**Teks Bacaan:**
Sebagaimana diketahui bahwa moral
dan etika merupakan tatanan yang
melandasi tingkah laku manusia, dan dengan moral dan etika agar manusia bertingkah dan bersikap yang lebih
baik. Untuk itu, moral dan etika mempunyai banyak peranan, sebagaimana juga
fungsinya yang menjadi suatu media pembimbing tingkah laku manusia, agar
menjadi orang yang baik. Dalam hal ini, etika dapat dikatakan sebagai pemberi
arahan, garis patokan atau pedoman kepada manusia bagaimana sebaiknya
bertingkah laku dalam masyarakat.
Konsep Etika dalam Hindu
Sebagaimana diketahui bahwa etika merupakan tatanan yang
melandasi tingkah laku manusia, dan dengan etika agar manusia bertingkah dan
bersikap yang lebih baik. Untuk itu, etika mempunyai banyak peranan,
sebagaimana juga fungsinya yang menjadi suatu media pembimbing tingkah laku
manusia, agar menjadi orang yang baik. Dalam hal ini, etika dapat dikatakan
sebagai pemberi arahan, garis patokan atau pedoman kepada manusia bagaimana
sebaiknya bertingkah laku dalam masyarakat.

**Informasi yang Diberikan:**
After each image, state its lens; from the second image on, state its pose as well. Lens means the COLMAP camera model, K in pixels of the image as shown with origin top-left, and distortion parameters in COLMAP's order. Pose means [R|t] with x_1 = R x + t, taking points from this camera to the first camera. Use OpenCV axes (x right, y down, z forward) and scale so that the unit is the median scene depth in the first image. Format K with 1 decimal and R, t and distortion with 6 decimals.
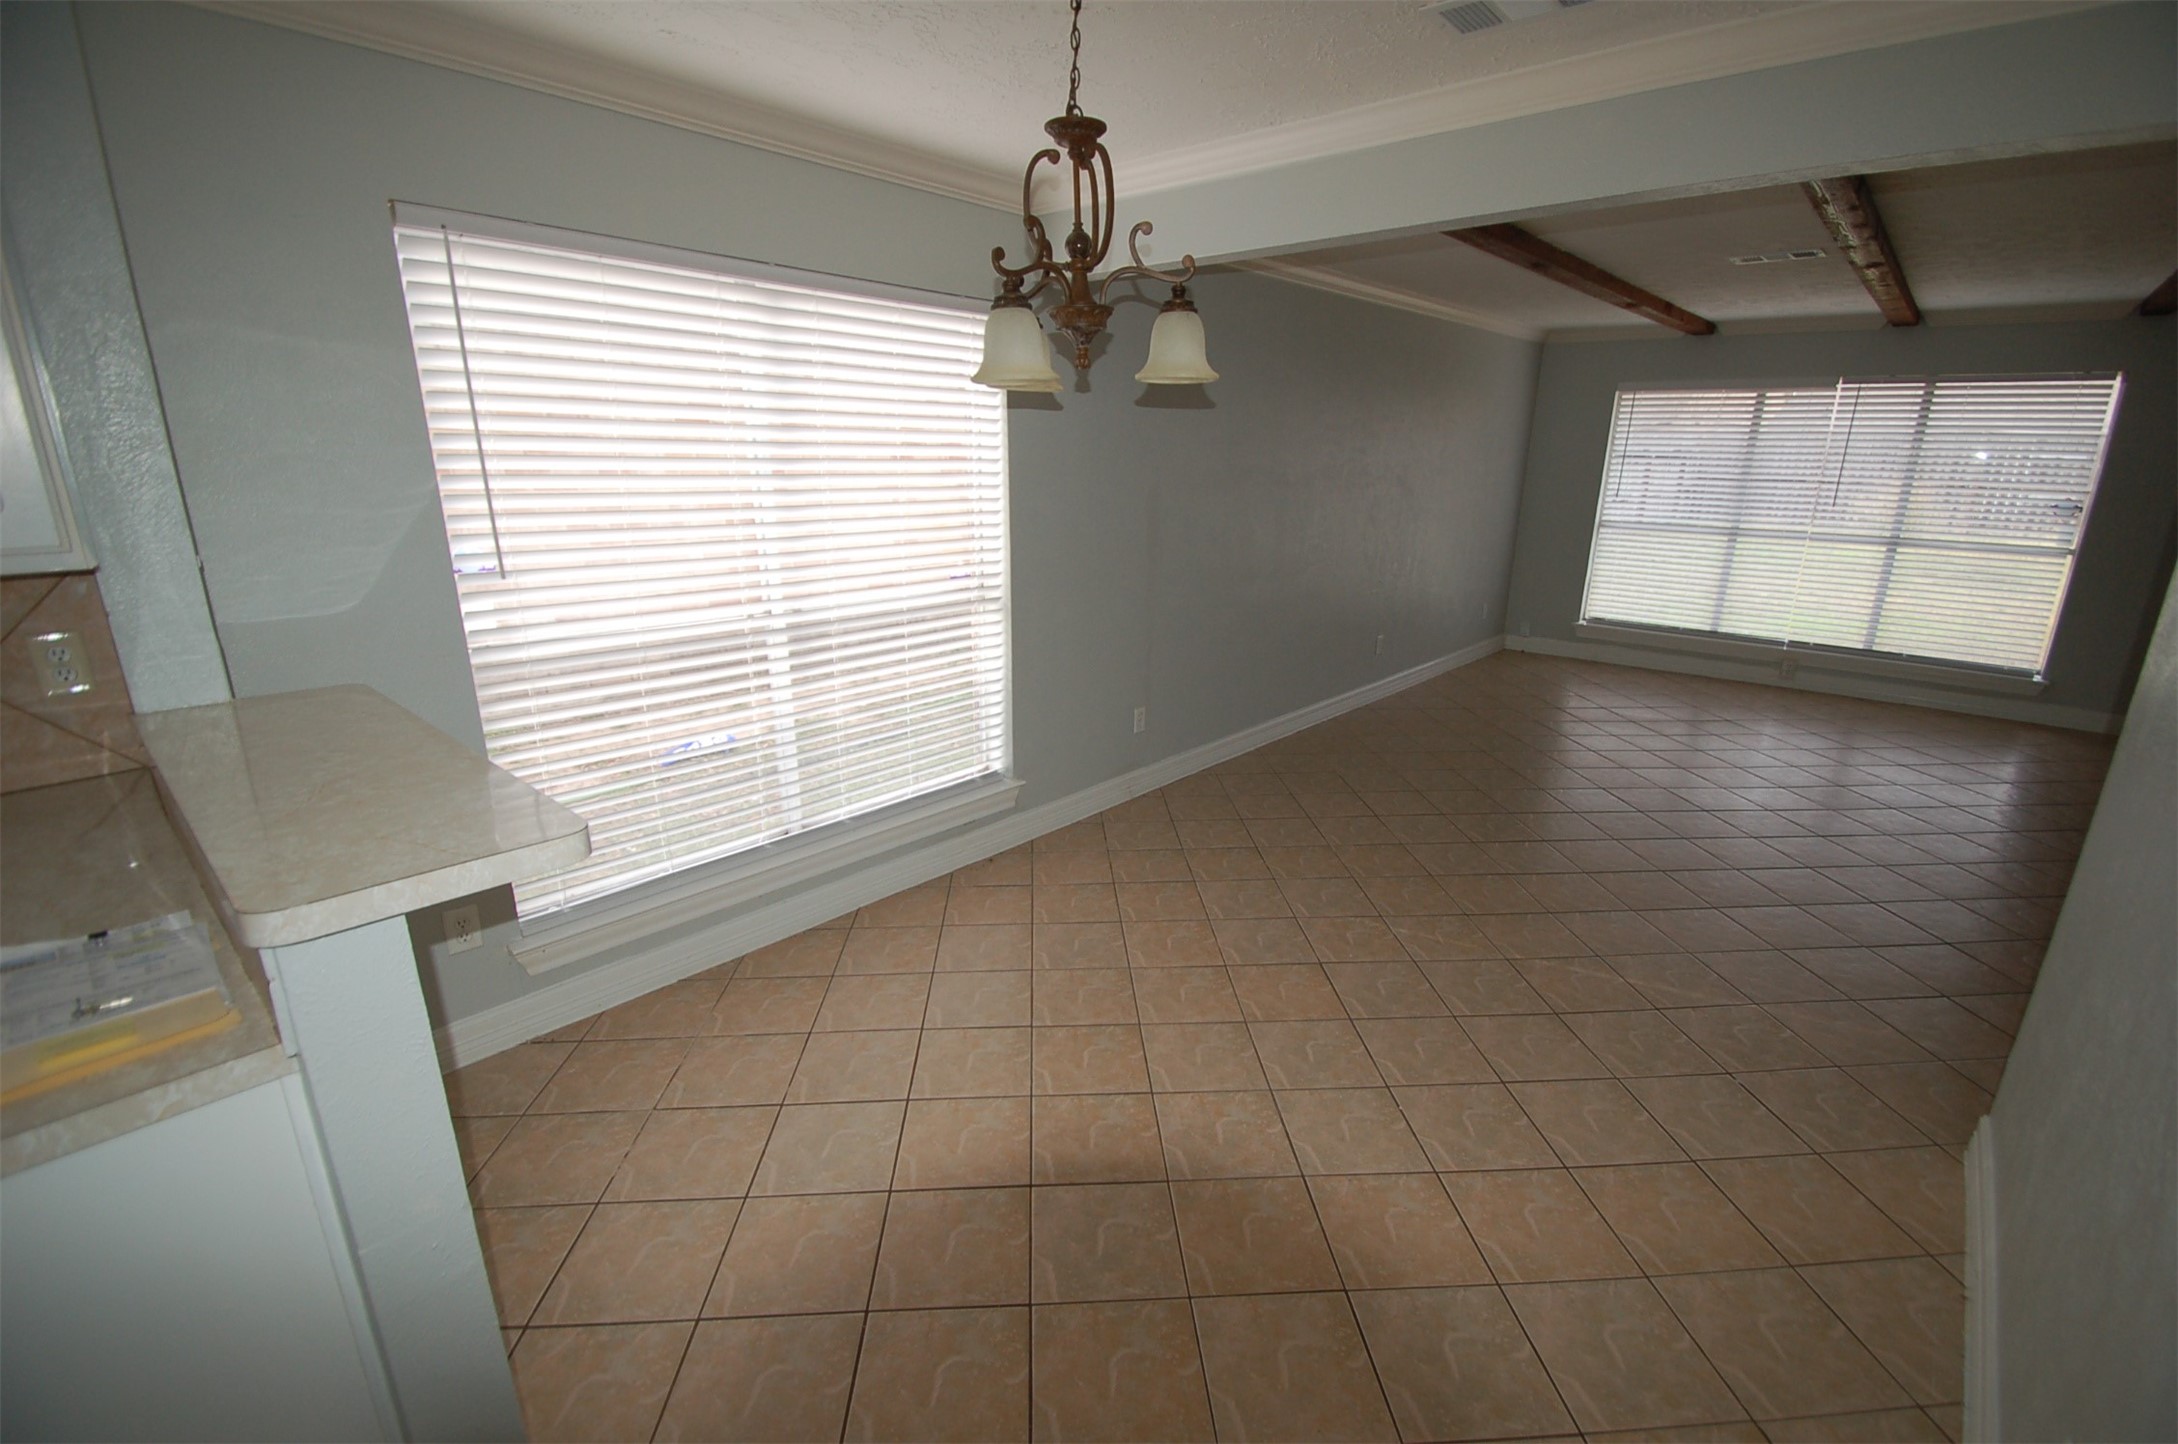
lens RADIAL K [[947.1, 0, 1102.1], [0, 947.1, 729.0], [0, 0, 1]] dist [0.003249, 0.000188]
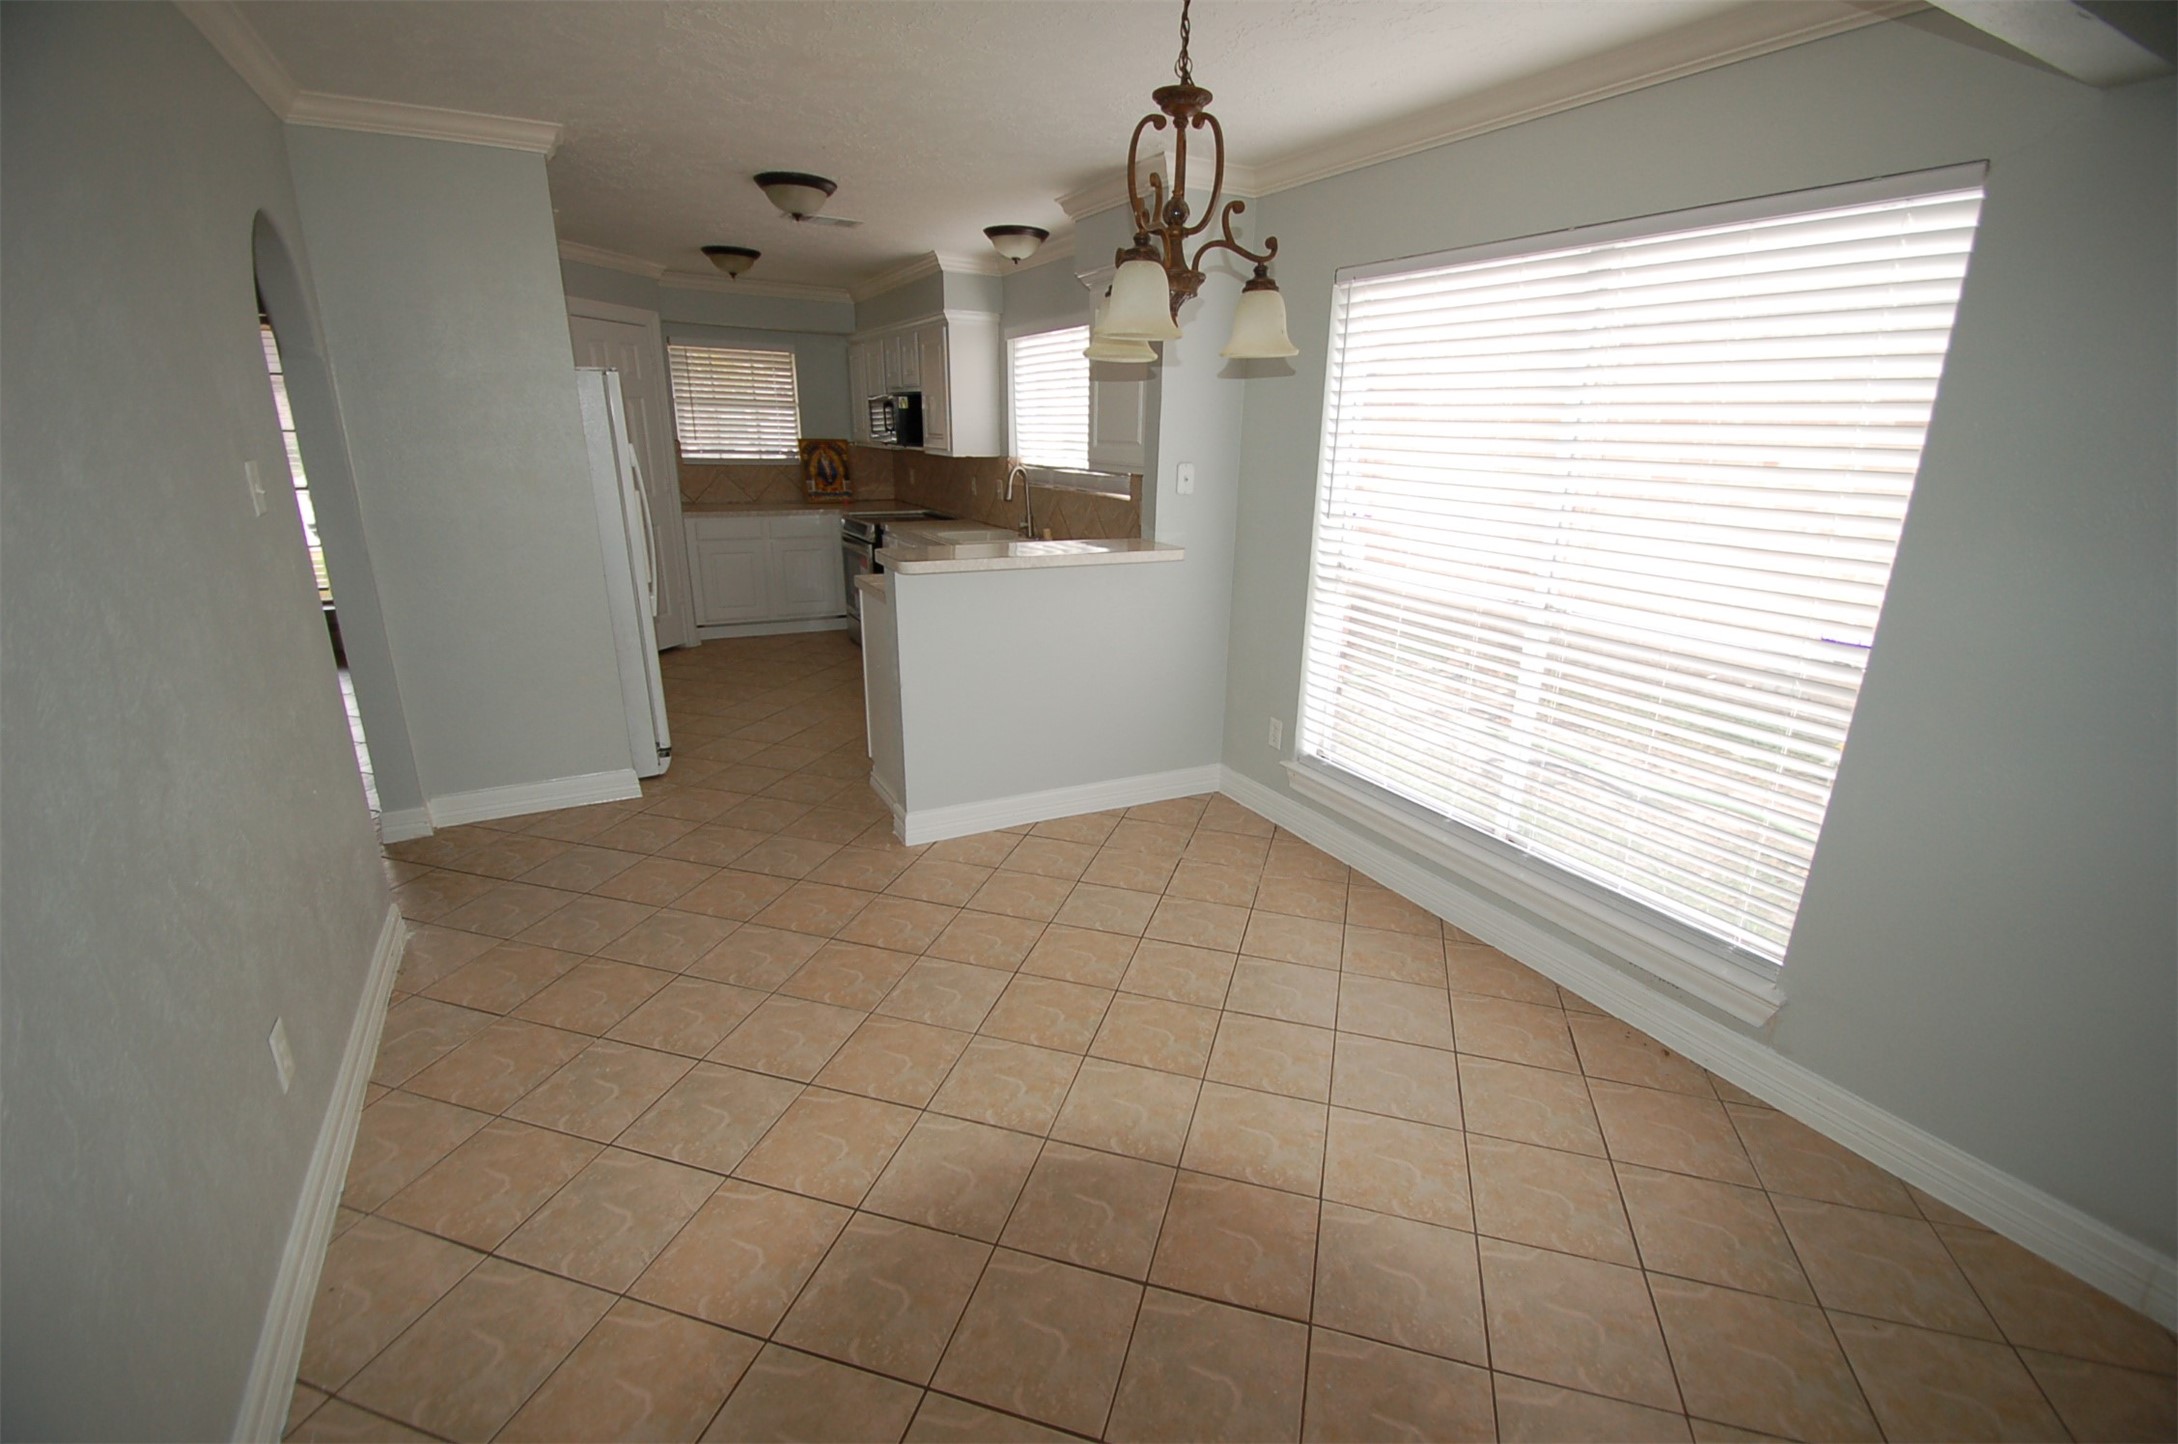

**Kegiatan:**
Tuliskan kembali bagian teks bacaan antara "Konsep Etika dalam" dan "sebaiknya bertingkah laku dalam masyarakat.", termasuk kedua batas itu.

**Jawaban di Bawah:**
Konsep Etika dalam Hindu
Sebagaimana diketahui bahwa etika merupakan tatanan yang
melandasi tingkah laku manusia, dan dengan etika agar manusia bertingkah dan
bersikap yang lebih baik. Untuk itu, etika mempunyai banyak peranan,
sebagaimana juga fungsinya yang menjadi suatu media pembimbing tingkah laku
manusia, agar menjadi orang yang baik. Dalam hal ini, etika dapat dikatakan
sebagai pemberi arahan, garis patokan atau pedoman kepada manusia bagaimana
sebaiknya bertingkah laku dalam masyarakat.